Pour ceux qui attendent sur le marché, c'est relativement peu que le monde ne les embauche pas. Mais l'église n'en veut-elle pas ? Là où Dieu est nommé et prétendument honoré, se peut-il que le message doux soit préféré parce qu'il est doux ? Se peut-il que dans l'église les hommes reculent au lieu de chercher la parole la plus élevée, la plus réelle et la plus vitale qui puisse leur être dite ? C'est ce qui opprime, car cela semble impliquer que Dieu n'a aucune utilité dans sa vigne pour un homme quand il le laisse attendre longtemps sans se soucier ; cela semble signifier qu'il n'y a pas de fin pour l'espoir mélancolique et les mots qui brûlent tacitement dans la poitrine.

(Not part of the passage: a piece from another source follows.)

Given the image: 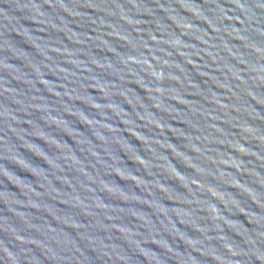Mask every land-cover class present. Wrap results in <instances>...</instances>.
Wrapping results in <instances>:
<instances>
[{"label": "water", "instance_id": "1", "mask_svg": "<svg viewBox=\"0 0 264 264\" xmlns=\"http://www.w3.org/2000/svg\"><path fill=\"white\" fill-rule=\"evenodd\" d=\"M0 264H264V0H0Z\"/></svg>", "mask_w": 264, "mask_h": 264}]
</instances>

Le penseur non reconnu doit en effet faire largement confiance à Dieu. Il doit souvent se contenter de l'assurance que ce qu'il dirait mais ne peut pas encore être dit à temps, que ce qu'il voudrait faire mais ne peut pas être fait par une main plus forte. Et en outre, il peut chérir une foi pour lui-même. Aucune vie ne peut rester éternellement infructueuse, ou féconde seulement dans ses capacités inférieures. Les buts rompus ici trouveront leur accomplissement.

Là où les routes de l'être s'étendent au-delà de l'horizon visible, des dirigeants seront nécessaires pour l'armée qui avance encore, et le temps de chaque âme viendra de faire tout ce qu'il y a en elle. Le jour du service parfait pour de nombreux élus de Dieu commencera là où, au-delà de ces ombres, il y a de la lumière et de l'espace. S'il n'en était pas ainsi, certaines des meilleures vies disparaîtraient dans le nuage le plus sombre.